Somehow, this is led wonderfully into the gloriously playful Brother Sport, which by comparison is one hell of a knees up, complete with all out rave and sing-along to it’s repetitive finale as the crowd chant and pogo as one to “until you’re fully grown, you’ve got a real good shot, won’t help to hold inside keep it real, give a real shout out“.
It proves to be the crowning glory of this twenty-minute marvel that leaves The Warehouse Project crowd sweltering in an exotic sweat-laden neon infested joy, but we’re not done yet.
Strawberry Jam‘s Peacebone provides another rare treat from albums past to provide a joyful finale before they return to rapturous applause for an encore that does not disappoint either.
The ever-glorious My Girls sits in between the relatively chilled Cobwebs, and the frenetic yet carefully poised Amanita.
That they conclude with two of their most playable, radio-friendly tracks is interesting, perhaps presenting some kind of compromise with record label or even fans.
However, had they just played Centipede Hz from start to finish it still would have been a mesmerizing spectacle, the added extras are just the icing to top off what is the most delicious of space cakes.
Support tonight comes from Prince Rama, a female-led three-piece with more than a touch of theatre and absurdity to their performance.

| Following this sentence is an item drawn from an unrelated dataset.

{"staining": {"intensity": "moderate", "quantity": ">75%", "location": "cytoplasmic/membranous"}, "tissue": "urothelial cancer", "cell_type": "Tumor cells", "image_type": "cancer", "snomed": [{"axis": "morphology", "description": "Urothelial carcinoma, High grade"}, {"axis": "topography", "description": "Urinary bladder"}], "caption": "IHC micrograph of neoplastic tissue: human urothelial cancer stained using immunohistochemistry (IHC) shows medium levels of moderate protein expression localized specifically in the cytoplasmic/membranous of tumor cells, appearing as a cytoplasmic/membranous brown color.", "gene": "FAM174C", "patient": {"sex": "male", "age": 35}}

There is about as much subtlety in their brash 80s, synth and bass laden sound as there is in their flambuoyant get-up; bright neon, patterned leggings and bad curly mullets are staple. It is all a bit messy yet entirely intriguing and watcheable, the crowd are at least mildly interested, and this is heightened when the two female members dissipate into the crowd for a mid-set dance-off.
On stage, the geeky male bass player shines his head-torch on them in a slightly creepy manner as they whirl and twist like interpretive dancers.
It could be terrible, and probably is, but it is nonetheless thoroughly entertaining and the music gains some depth and as the set goes on and begins to resonate and hit the right notes.